Hersakevych: "Heute haben wir den Preis für unsere Würde bezahlt"
Das IOC sieht in dem Helm einen Verstoß gegen die Olympische Charta, die Meinungsäußerungen unter anderem auf dem Spielfeld ("field of play") untersagt. Es gehe dabei nicht bloß um politische Botschaften, "es geht um jede Form einer Message", sagte IOC-Präsidentin Kirsty Coventry, die im Verlauf eines ZDF-Interviews nach der Entscheidung Tränen nicht zurückhalten konnte. Kern des Falls sei "nicht die Botschaft selbst, sondern der Ort, an dem er sie zum Ausdruck bringen wollte", hatte das IOC wissen lassen. Als Kompromiss wurde Heraskevych angeboten, mit einer schwarzen Armbinde als Zeichen der Trauer zu starten.

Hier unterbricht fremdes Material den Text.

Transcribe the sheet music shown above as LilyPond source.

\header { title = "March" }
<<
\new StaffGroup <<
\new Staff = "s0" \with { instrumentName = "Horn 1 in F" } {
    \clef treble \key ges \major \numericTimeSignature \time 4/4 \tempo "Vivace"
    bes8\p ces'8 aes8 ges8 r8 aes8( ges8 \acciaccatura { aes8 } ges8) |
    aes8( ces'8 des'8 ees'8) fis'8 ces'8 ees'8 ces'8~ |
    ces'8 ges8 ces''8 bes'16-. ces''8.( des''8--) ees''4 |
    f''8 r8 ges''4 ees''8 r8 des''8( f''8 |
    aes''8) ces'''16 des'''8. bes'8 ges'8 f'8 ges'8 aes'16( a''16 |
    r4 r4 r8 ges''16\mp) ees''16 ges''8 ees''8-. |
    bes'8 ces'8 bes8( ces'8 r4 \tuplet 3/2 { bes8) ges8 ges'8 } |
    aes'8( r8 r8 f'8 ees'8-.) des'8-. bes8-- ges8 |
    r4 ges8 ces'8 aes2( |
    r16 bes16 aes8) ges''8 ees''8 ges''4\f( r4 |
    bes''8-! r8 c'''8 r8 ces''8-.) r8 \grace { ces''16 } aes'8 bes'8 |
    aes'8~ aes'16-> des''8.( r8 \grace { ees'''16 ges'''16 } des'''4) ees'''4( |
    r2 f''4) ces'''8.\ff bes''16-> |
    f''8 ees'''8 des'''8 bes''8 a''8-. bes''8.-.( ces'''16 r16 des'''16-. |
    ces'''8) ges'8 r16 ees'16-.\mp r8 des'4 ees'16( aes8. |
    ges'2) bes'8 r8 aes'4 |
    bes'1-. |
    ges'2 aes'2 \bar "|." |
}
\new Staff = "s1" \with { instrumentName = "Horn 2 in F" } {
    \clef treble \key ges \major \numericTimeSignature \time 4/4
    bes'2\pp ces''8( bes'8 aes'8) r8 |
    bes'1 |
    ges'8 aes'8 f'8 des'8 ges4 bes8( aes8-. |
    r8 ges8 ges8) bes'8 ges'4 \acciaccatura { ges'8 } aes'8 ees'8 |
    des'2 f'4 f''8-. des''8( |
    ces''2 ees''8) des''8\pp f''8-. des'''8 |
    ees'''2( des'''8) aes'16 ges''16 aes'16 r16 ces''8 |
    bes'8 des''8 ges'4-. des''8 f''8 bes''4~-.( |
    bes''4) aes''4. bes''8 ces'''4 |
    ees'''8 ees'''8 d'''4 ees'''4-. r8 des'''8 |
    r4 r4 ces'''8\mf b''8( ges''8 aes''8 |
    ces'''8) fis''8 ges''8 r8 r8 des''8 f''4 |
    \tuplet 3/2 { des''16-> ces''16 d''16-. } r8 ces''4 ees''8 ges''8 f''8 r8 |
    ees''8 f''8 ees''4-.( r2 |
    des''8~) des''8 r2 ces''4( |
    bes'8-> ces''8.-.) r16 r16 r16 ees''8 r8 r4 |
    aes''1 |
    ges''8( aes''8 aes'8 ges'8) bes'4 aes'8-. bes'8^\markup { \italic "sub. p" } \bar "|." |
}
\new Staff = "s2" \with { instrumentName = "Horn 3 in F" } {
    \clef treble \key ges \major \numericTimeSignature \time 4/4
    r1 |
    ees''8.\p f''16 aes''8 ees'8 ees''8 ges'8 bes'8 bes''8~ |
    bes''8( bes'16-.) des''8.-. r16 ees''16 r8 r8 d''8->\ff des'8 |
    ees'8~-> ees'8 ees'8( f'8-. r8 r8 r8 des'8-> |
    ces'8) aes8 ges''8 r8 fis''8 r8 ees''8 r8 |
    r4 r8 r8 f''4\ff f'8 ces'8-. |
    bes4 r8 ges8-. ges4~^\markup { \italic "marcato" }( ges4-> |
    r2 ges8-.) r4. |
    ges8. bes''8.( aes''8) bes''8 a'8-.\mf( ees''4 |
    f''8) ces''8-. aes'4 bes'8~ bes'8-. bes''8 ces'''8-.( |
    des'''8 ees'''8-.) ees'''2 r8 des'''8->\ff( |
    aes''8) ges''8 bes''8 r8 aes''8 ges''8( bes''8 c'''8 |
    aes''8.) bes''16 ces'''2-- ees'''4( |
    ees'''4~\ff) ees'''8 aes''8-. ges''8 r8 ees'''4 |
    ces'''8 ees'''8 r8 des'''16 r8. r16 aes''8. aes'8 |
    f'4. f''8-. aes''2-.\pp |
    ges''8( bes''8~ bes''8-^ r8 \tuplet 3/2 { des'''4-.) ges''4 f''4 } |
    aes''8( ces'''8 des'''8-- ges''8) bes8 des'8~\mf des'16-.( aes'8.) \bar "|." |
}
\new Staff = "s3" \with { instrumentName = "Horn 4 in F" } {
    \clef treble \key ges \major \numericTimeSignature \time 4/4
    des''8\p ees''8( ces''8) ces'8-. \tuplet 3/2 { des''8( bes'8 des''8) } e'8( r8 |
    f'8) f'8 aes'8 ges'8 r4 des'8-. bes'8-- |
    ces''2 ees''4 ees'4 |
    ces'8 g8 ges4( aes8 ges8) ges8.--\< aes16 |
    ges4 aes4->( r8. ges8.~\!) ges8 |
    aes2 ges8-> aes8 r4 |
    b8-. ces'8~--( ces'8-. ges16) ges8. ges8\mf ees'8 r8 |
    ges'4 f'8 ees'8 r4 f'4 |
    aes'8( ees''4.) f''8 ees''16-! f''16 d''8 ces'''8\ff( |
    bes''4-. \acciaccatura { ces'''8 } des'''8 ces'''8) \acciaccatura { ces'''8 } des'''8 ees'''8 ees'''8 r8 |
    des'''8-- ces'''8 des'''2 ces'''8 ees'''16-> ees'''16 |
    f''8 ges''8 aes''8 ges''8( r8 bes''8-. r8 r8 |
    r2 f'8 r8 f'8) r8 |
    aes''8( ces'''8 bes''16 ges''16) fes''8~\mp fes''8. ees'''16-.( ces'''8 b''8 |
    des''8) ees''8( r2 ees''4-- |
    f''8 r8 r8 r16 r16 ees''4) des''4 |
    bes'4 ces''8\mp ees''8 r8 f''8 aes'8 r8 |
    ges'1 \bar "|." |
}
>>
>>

Der Ukrainer zeigte sich "tief enttäuscht. Ich habe keine Regeln verletzt", sagte er und verwies erneut auf andere Sportler, die ebenfalls auf der Olympia-Bühne an Verstorbene erinnert hatten. Er sehe daher eine "ungleiche Behandlung", die Entscheidung des IOC bediene letztlich "russische Narrative und ist ein riesiger Fehler. Heute haben wir den Preis für unsere Würde bezahlt."